Evaluation of Progress in Graduate Study:
Students must maintain a minimum grade average of B in courses taken in the department and satisfactory grades in courses taken outside the department. Students must demonstrate satisfactory progress in their degree program in annual reviews by the EEB Graduate Advising Committee. The review process requires that each student:
- presents a public seminar on their research on Graduate Science Day
- prepares a written report on their progress
First-year students must also participate in an interview with the EEB Graduate Advising Committee.
In addition to the general university requirements and those listed above, the PhD degree in ecology and evolutionary biology requires:
- Passing the admission to candidacy examination given by the Graduate Thesis Committee. (The committee will be composed of at least four members. At least three must be members of the EEB graduate program faculty and one member has to be outside the EEB graduate program.)

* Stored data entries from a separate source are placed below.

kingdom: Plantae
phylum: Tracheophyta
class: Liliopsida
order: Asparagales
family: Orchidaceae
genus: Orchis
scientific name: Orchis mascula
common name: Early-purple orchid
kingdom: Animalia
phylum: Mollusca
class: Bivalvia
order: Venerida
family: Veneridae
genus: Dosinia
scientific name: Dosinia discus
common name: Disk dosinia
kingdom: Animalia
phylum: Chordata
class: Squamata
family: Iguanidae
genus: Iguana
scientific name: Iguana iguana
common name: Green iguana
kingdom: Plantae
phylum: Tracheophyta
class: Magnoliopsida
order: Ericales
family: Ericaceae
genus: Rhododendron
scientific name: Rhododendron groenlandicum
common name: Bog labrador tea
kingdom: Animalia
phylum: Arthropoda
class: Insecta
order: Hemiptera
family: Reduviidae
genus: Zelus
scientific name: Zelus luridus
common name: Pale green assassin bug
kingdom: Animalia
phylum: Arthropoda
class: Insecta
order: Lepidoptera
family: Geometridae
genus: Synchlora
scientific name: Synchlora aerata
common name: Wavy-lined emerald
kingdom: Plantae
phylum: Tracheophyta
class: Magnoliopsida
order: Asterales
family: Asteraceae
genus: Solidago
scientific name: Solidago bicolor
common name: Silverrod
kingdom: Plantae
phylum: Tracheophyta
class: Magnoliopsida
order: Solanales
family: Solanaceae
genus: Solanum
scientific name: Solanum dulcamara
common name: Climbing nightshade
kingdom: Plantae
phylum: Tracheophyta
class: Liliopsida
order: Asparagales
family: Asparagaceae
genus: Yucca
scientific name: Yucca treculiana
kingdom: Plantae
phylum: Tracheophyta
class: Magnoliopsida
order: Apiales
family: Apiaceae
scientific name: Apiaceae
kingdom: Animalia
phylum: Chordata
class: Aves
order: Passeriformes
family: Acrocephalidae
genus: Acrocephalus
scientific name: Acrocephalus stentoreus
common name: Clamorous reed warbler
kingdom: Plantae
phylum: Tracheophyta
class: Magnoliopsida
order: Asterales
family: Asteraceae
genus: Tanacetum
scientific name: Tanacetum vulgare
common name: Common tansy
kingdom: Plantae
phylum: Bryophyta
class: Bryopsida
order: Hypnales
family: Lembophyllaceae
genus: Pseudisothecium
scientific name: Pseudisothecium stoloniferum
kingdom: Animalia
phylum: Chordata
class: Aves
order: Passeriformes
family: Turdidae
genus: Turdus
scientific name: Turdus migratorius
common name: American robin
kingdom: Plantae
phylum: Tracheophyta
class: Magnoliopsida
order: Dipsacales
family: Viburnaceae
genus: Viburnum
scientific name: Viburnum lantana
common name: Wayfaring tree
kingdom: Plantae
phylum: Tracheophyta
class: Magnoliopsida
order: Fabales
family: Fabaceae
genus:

- Complete an original investigation and a doctoral thesis with at least three chapters with the potential to produce publications in reputable, peer-reviewed scientific journals
- Present a departmental seminar on the research
- Publicly defend the doctoral thesis
Applicants for graduate study in Ecology and Evolutionary Biology must have: BA or BS degree or equivalent that provides a strong background in biology, strong ability and motivation, as indicated by academic record and letters of recommendation, and Graduate Record Examinations (GRE) scores. Scores from the GRE Biology subject exam are optional but can be helpful, particularly for students with nontraditional backgrounds in biology. These requirements do not preclude admission of qualified applicants who have majored in areas other than biology. Students should have completed coursework in ecology, evolution (or equivalent), mathematics (including calculus), and statistics prior to admission. Deficiencies in these subject areas or in specific areas of biology should be made up during the first year of residence; some may be waived at the discretion of the student's advisory committee and the department chair. Although the department offers MA and MS degrees, the department does not guarantee funding for MA/MS students; funding must be provided by the prospective advisor. Questions about admission to the EEB graduate program should be sent to firstname.lastname@example.org. We encourage you to contact faculty and/or EEB track graduate students to obtain further information about graduate study in our department.
- GRE and TOEFL
Incoming students who do not hold external fellowships will be awarded a Rice University Graduate Fellowship for the first year of study. The fellowship is comprised of a full tuition waiver and a stipend to cover living expenses. The annual stipend (including summer support) for the 2016-17 academic year is $25,000, which is sufficient to live well as a student given Houston's low cost of living. Support beyond the first year is extended to all students who remain in good standing in the program.
Stipend levels are reviewed annually and periodically increased to maintain competitiveness with comparable institutions. If externally obtained stipends should fall below the department's stated level, a supplement is provided. Students who are able to obtain their own independent funding are potentially eligible for additional bonus pay by the department to supplement their stipend.